Une belle prouesse qui peut encore être améliorée en raffinant la source principale d'erreur dans cette méthode, qui est le SBCR. Les auteurs de l'étude estiment même pouvoir atteindre à terme une précision de l'ordre de 1% sur la distance du LMC, ce qui est rien de moins que la précision attendue du satellite de haute performance Gaïa qui devrait fournir ces données astrométriques dans une dizaine d'années...

source :
An eclipsing-binary distance to the Large Magellanic Cloud accurate to two per cent
G. Pietrzynski et al.
Nature 495, 76–79 (07 March 2013)

3 commentaires :

Alain a dit…

Bonjour,

Ce blog en français, que je ne connaissais pas, je suis tombé dessus par hasard en faisant une recherche sur Internet, est très intéressant.

Pour en revenir au sujet, quelle est la valeur de H0 qu'ils ont déduite, et est-elle compatible avec les derniers résultats de Planck, qui donnait une valeur plus faible que celles estimées auparavant, vers 67 km/s/Mpc, si je me souviens bien ?

Alain a dit…

Je réponds ) moi-même, ils n'ont pas été jusqu'au calcul de H0, ils semblent se concentrer sur l'amélioration de la précision de leur mesure.

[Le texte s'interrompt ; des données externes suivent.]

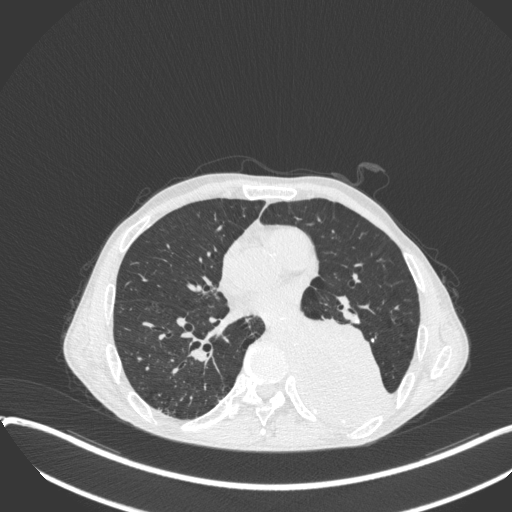
Chest CT, one axial slice. Position 169 of 400 along the scan axis. 120 kVp. Lung window (W 1500 / L -600 HU). 1 mm slice thickness. 512 × 512 image matrix, field of view 400 × 400 mm. Patient: male, 57 years. From the clinical record (not read from this slice): clinical TNM (as recorded): T4 N0 M0.
Outlined on this slice (rectangle marked by the reading radiologist):
- lung tumour (recorded histology: squamous cell carcinoma): bounding box <296,304,395,429> (left, top, right, bottom; pixels)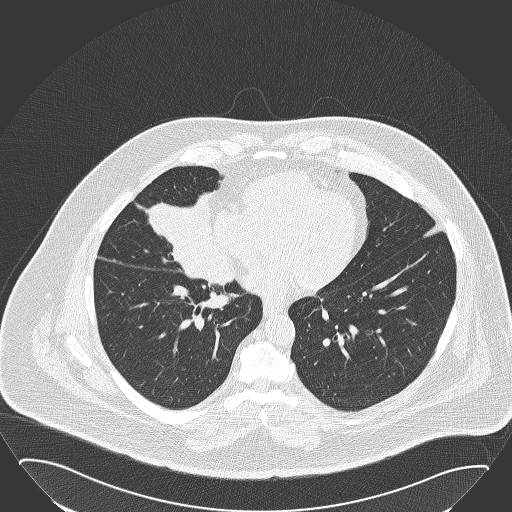
Low-dose screening chest CT, one axial slice; slice 70 of 168 in the series (ordered by position); reconstruction kernel B50f; 120 kVp; lung window (W 1500 / L -600 HU); 512 × 512 image matrix, field of view 432 × 432 mm.
Structures marked on this image (manually delineated by an expert):
- lesion 1 (tumor, hilum of right lung): bounding box [x1, y1, x2, y2] px = [143, 193, 235, 287]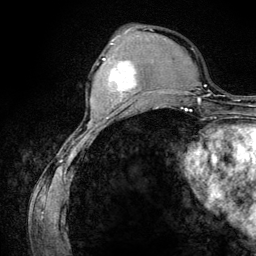
Breast MRI (dynamic contrast-enhanced), one axial slice. Slice 41 of 134 in the series (ordered by position). Cropped to one breast. Dynamic contrast-enhanced series, time point 2 of 6 at this slice position (early post-contrast). 3 T. TE 4.2 ms, TR 7.9 ms. 1.2 mm slice thickness. 256 × 256 image matrix, field of view 170 × 170 mm. Female patient.
Outlined on this slice (semi-automatic segmentation, software-assisted and operator-edited):
- enhancing-tissue mask used for the functional tumour volume (all voxels passing the contrast-enhancement thresholds inside the analysis volume; usually the tumour): bounding box <103,58,137,107> (left, top, right, bottom; pixels)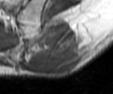
MRI of an extremity soft-tissue mass, one axial slice; MR volume resampled by the dataset authors to the PET/CT grid (not the native acquisition matrix); 3.27 mm slice thickness; 113 × 94 image matrix, field of view 110 × 92 mm. Male patient. From the clinical record (not read from this slice): histological type: leiomyosarcoma; grade: intermediate; site of the primary tumour: left pelvis.
Annotated regions visible in this slice (expert contour drawn on MRI and transferred to this co-registered scan by the dataset authors):
- gross tumour volume (mass): bounding box <22,20,82,74> (left, top, right, bottom; pixels)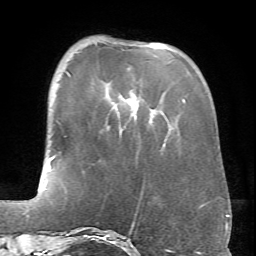
Breast MRI (dynamic contrast-enhanced), one axial slice. Slice 19 of 66 in the series (ordered by position). Cropped to one breast. Dynamic contrast-enhanced series, time point 2 of 6 at this slice position (early post-contrast). 1.5 T. TE 4.1 ms, TR 8.4 ms. 256 × 256 image matrix, field of view 170 × 170 mm. Female patient.
Structures marked on this image (semi-automatic segmentation, software-assisted and operator-edited):
- enhancing-tissue mask used for the functional tumour volume (all voxels passing the contrast-enhancement thresholds inside the analysis volume; usually the tumour): bounding box <67,72,185,102> (left, top, right, bottom; pixels)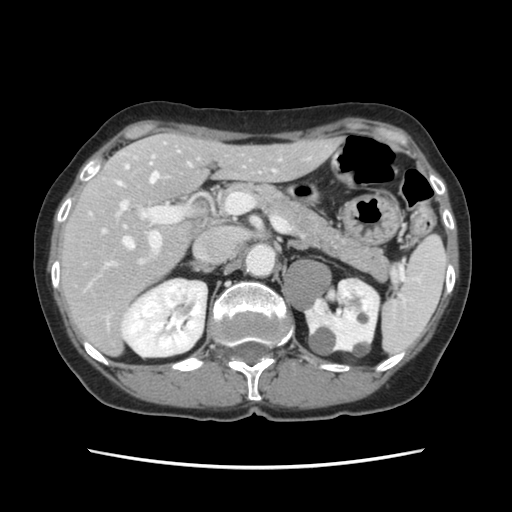
Contrast-enhanced abdominal CT, one axial slice. Position 73 of 120 along the scan axis. 120 kVp. Intravenous contrast given. Soft-tissue window (W 400 / L 40 HU). 2.5 mm slice thickness. 512 × 512 image matrix. From the clinical record (not read from this slice): patient: female, age 48 years at operation; diagnosis: colorectal cancer liver metastases, imaged before liver resection; multiple liver metastases: no; largest metastasis: 2.5 cm.
Annotated regions visible in this slice (expert manual segmentation):
- hepatic veins: bounding box (x1, y1, x2, y2) in pixels: (103, 151, 179, 249)
- liver: (61, 134, 337, 353)
- planned liver remnant (the part of the liver to remain after resection): (90, 134, 338, 281)
- portal vein (with intrahepatic branches): (117, 143, 232, 264)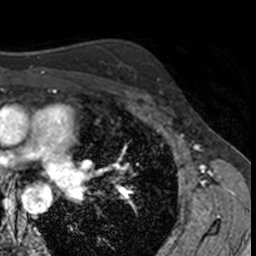
Breast MRI, one axial slice; slice 105 of 160 in the series (ordered by position); cropped to one breast; dynamic contrast-enhanced series, time point 2 of 7 at this slice position (early post-contrast); 3 T; TE 1.7 ms, TR 4 ms; 1 mm slice thickness; 256 × 256 image matrix, field of view 171 × 171 mm. Female patient.
Outlined on this slice (semi-automatic segmentation, software-assisted and operator-edited):
- enhancing-tissue mask used for the functional tumour volume (all voxels passing the contrast-enhancement thresholds inside the analysis volume; usually the tumour): bounding box <145,56,172,95> (left, top, right, bottom; pixels)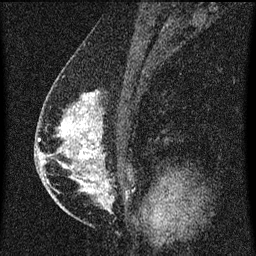
Breast MRI (dynamic contrast-enhanced), one sagittal slice; position 35 of 60 along the scan axis; dynamic contrast-enhanced series, image 2 of 3 at this slice position (ordered by acquisition); 1.5 T; TE 4.2 ms, TR 8 ms; 256 × 256 image matrix. Patient: female, 47 years.
Annotated regions visible in this slice (semi-automatically segmented with operator editing):
- analysis volume of interest (the breast-tissue region the enhancement analysis was run in; not a lesion): box from (x=50, y=80) to (x=128, y=203) px
- tumour enhancement mask (voxels above the 70 % enhancement threshold inside the analysis volume of interest): (x=62, y=94)–(x=108, y=193)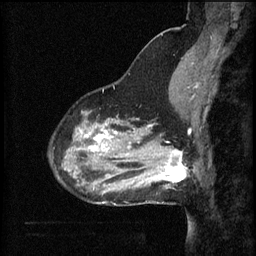
Breast MRI (dynamic contrast-enhanced), one sagittal slice; position 18 of 60 along the scan axis; 3 images stored at this slice position (order not interpretable as contrast timing); 1.5 T; TE 4.2 ms, TR 8.2 ms; 2 mm slice thickness; 256 × 256 image matrix, field of view 200 × 200 mm. Patient: female, 37 years.
Annotated regions visible in this slice (semi-automatically segmented with operator editing):
- analysis volume of interest (the breast-tissue region the enhancement analysis was run in; not a lesion): bounding box (x1, y1, x2, y2) in pixels: (148, 140, 191, 187)
- tumour enhancement mask (voxels above the 70 % enhancement threshold inside the analysis volume of interest): (152, 150, 187, 183)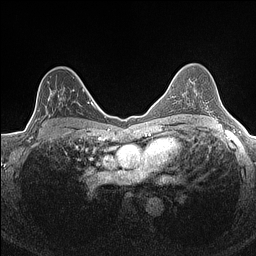
Breast MRI (dynamic contrast-enhanced), one axial slice; position 99 of 160 along the scan axis; dynamic contrast-enhanced series, time point 2 of 7 at this slice position (early post-contrast); 1.5 T; TE 1.4 ms, TR 5 ms; 0.9 mm slice thickness; 256 × 256 image matrix, field of view 300 × 300 mm. Female patient.
Annotated regions visible in this slice (semi-automatically segmented with operator editing):
- enhancing-tissue mask used for the functional tumour volume (all voxels passing the contrast-enhancement thresholds inside the analysis volume; usually the tumour): bounding box <35,89,84,134> (left, top, right, bottom; pixels)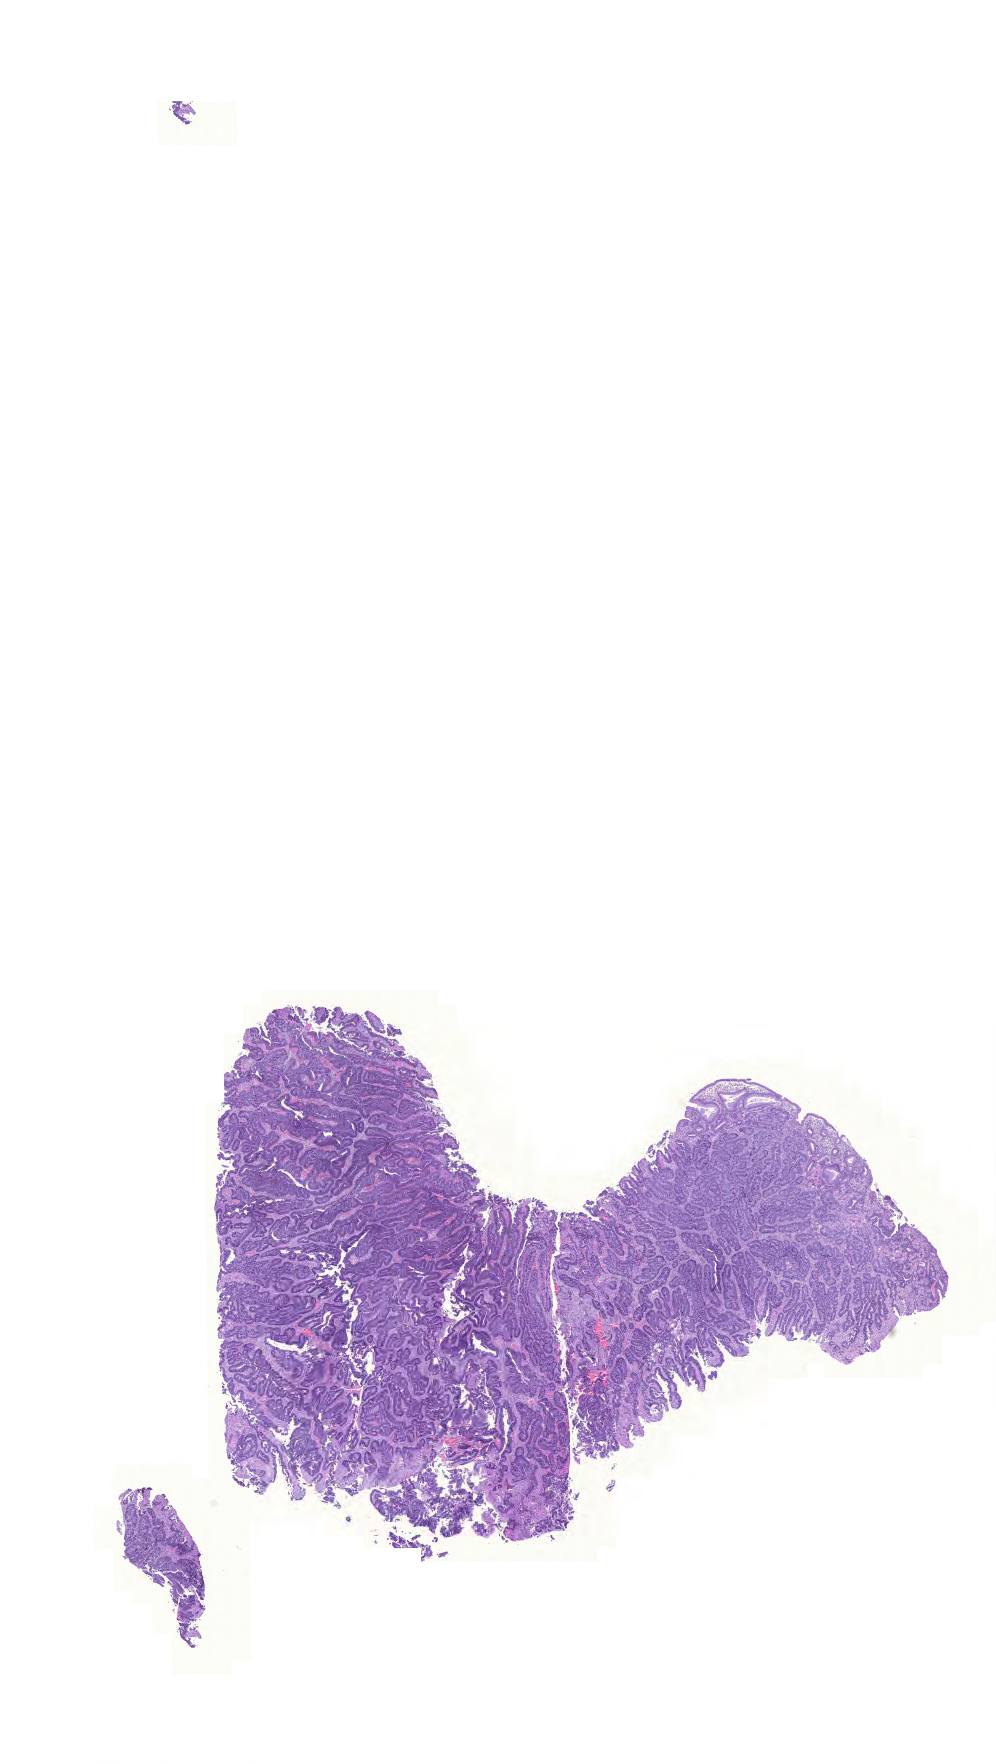
Hematoxylin and eosin (H&E) stained whole-slide image, low-resolution overview of the scanned area, about 14.8 x 26.2 mm. Formalin-fixed paraffin-embedded (FFPE) diagnostic section. Sample: primary tumour, colon. Male, age 63 years at initial diagnosis.
* AJCC pathologic stage: III (5th edition)
* diagnosis: Adenocarcinoma, NOS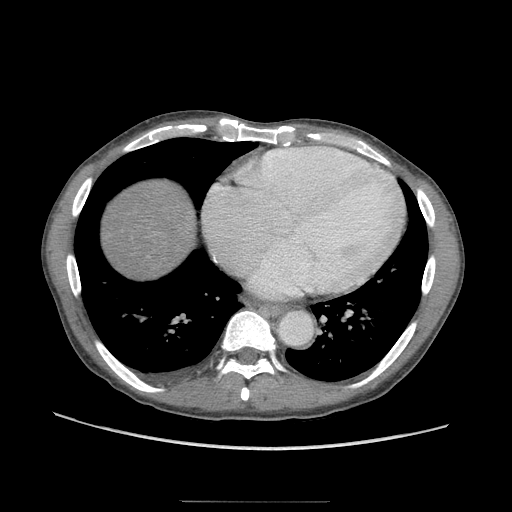
Contrast-enhanced abdominal CT (liver protocol), one axial slice. Slice 98 of 103 in the series (ordered by position). Soft-tissue window (W 400 / L 40 HU). 2.5 mm slice thickness. 512 × 512 image matrix, field of view 380 × 380 mm. From the clinical record (not read from this slice): diagnosis: hepatocellular carcinoma (patient treated with transarterial chemoembolisation; whether this scan precedes or follows treatment is not stated here); TNM stage (as recorded): Stage-IIIA; Child-Pugh class: A; tumour nodularity: multinodular.
Outlined on this slice (semi-automatic segmentation, software-assisted and operator-edited):
- abdominal aorta: bounding box [x1, y1, x2, y2] px = [278, 310, 311, 344]
- liver parenchyma outside the tumour (the mass and vessels are separate outlines, so this box may not span the whole liver): [106, 184, 188, 270]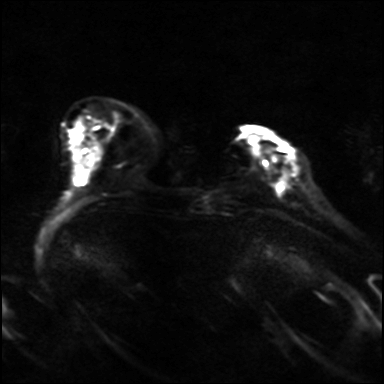
Breast MRI, one axial slice; slice 6 of 36 in the series (ordered by position); diffusion-weighted series; image 2 of 4 stored at this slice position (different b-values; order by instance number); 3 T; 4 mm slice thickness; 384 × 384 image matrix, field of view 320 × 320 mm. Female patient.
Annotated regions visible in this slice (outlined manually by an expert reader):
- tumour on diffusion-weighted imaging: box from (x=284, y=160) to (x=291, y=182) px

On peut lire un preprint là :
http://www.eso.org/public/archives/releases/sciencepapers/eso1311/eso1311a.pdf

Dr Eric Simon a dit…

Merci pour vos remarques, votre question, et votre réponse! En effet, les auteurs de l'article de Nature que je mentionne ne calculent que le gain sur l'incertitude de H0 qui peut être obtenu grâce à la plus grande précision qu'ils obtiennent sur la distance des Céphéides du LMC.